[Dataset items]
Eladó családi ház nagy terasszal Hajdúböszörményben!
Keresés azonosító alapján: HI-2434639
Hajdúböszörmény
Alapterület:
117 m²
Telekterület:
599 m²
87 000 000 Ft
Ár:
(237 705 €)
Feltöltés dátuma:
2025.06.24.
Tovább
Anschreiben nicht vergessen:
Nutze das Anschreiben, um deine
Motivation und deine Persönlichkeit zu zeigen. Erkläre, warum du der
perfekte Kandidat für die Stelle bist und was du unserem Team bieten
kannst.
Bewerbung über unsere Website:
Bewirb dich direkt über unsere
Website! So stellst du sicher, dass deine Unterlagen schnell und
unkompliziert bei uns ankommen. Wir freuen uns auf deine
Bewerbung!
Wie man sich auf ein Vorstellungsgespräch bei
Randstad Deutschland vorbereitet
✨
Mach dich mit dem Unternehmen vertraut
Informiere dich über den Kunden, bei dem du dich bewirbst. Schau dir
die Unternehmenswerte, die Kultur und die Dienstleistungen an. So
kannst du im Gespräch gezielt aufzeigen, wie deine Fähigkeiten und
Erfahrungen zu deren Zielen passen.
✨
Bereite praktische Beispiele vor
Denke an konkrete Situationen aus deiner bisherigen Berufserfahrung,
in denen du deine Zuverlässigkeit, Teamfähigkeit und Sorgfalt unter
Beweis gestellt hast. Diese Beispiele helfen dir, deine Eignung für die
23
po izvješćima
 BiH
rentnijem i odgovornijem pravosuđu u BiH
==
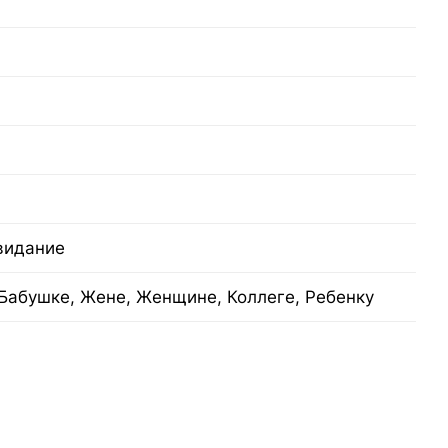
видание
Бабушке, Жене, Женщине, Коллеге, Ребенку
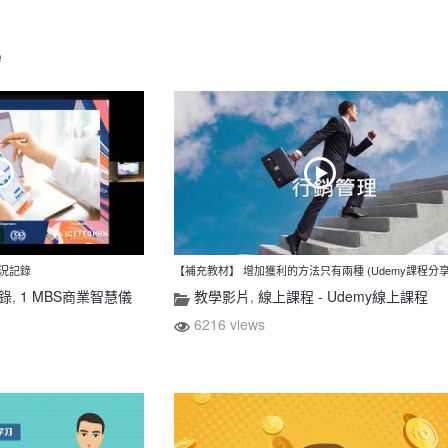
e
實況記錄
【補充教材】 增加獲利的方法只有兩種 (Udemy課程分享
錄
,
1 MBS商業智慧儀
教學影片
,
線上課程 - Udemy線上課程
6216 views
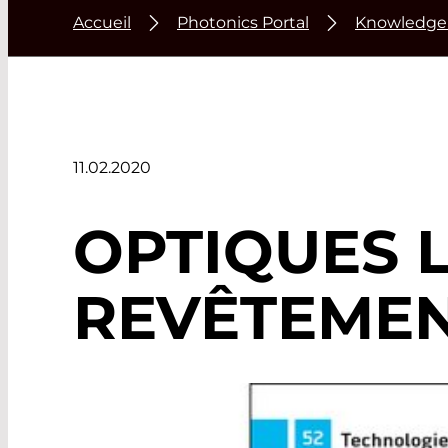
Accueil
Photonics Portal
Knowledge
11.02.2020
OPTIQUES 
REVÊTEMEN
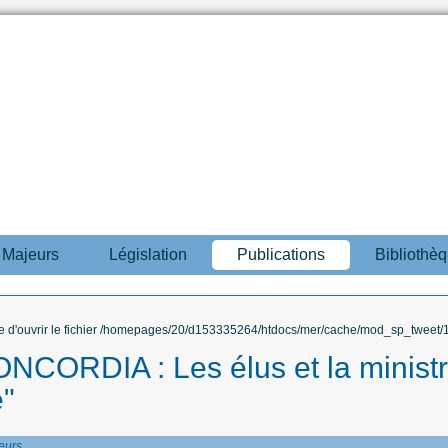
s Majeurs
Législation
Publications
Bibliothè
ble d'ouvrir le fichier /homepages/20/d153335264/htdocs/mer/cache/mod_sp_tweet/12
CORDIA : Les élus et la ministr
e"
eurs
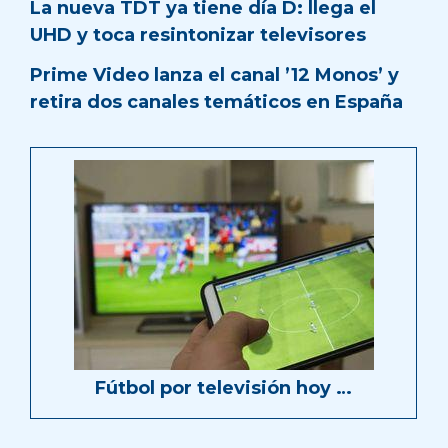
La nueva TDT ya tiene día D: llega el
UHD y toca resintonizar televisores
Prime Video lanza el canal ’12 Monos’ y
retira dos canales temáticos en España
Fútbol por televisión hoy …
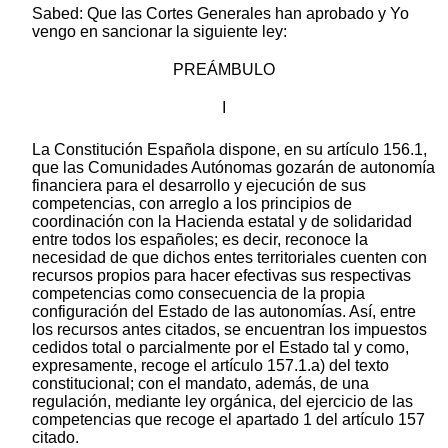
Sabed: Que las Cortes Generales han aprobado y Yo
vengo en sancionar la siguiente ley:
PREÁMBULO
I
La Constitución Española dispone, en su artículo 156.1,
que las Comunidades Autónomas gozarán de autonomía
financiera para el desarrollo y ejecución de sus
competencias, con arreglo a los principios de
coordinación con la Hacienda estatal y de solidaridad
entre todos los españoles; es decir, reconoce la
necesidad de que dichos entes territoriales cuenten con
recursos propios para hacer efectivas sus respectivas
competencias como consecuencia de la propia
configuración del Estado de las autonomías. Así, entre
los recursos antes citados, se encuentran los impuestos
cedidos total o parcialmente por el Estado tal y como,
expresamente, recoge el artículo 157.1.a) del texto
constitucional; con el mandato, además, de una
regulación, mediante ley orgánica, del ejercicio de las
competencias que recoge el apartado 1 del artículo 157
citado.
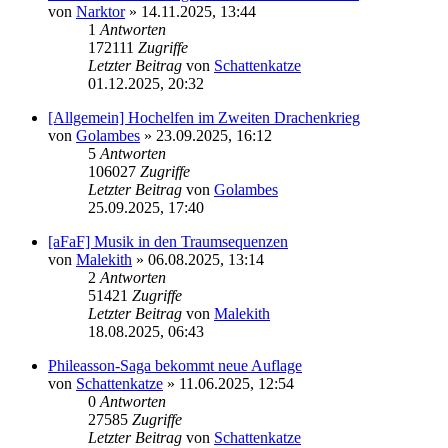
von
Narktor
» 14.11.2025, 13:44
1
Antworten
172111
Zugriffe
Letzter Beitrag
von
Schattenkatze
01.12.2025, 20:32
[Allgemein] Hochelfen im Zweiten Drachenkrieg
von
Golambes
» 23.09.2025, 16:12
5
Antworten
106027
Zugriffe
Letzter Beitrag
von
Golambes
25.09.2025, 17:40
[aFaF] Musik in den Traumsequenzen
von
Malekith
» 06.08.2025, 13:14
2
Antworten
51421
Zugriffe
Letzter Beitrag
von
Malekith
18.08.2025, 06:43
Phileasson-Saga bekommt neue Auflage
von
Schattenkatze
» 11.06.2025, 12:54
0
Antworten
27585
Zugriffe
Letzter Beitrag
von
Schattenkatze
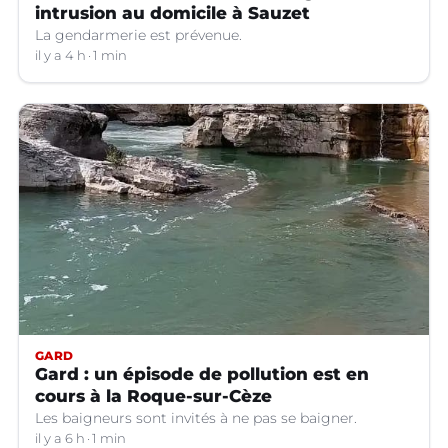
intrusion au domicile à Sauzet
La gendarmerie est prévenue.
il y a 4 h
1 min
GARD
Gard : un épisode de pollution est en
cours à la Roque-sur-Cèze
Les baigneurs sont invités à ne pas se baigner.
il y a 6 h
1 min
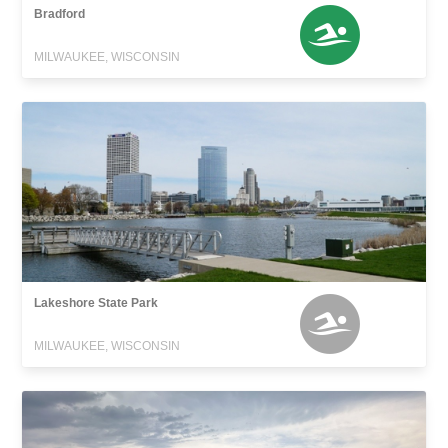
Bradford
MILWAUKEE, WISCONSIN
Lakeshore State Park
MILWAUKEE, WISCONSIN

WHAT THE EXERCISE ASKS ::
Reproduce exactly the lines above from the line with "Wie man sich auf ein Vorstellungsgespräch bei" to the line with "rentnijem i odgovornijem pravosuđu u BiH", including both, and add nothing.

TASK SOLUTION ::
Wie man sich auf ein Vorstellungsgespräch bei
Randstad Deutschland vorbereitet
✨
Mach dich mit dem Unternehmen vertraut
Informiere dich über den Kunden, bei dem du dich bewirbst. Schau dir
die Unternehmenswerte, die Kultur und die Dienstleistungen an. So
kannst du im Gespräch gezielt aufzeigen, wie deine Fähigkeiten und
Erfahrungen zu deren Zielen passen.
✨
Bereite praktische Beispiele vor
Denke an konkrete Situationen aus deiner bisherigen Berufserfahrung,
in denen du deine Zuverlässigkeit, Teamfähigkeit und Sorgfalt unter
Beweis gestellt hast. Diese Beispiele helfen dir, deine Eignung für die
23
po izvješćima
 BiH
rentnijem i odgovornijem pravosuđu u BiH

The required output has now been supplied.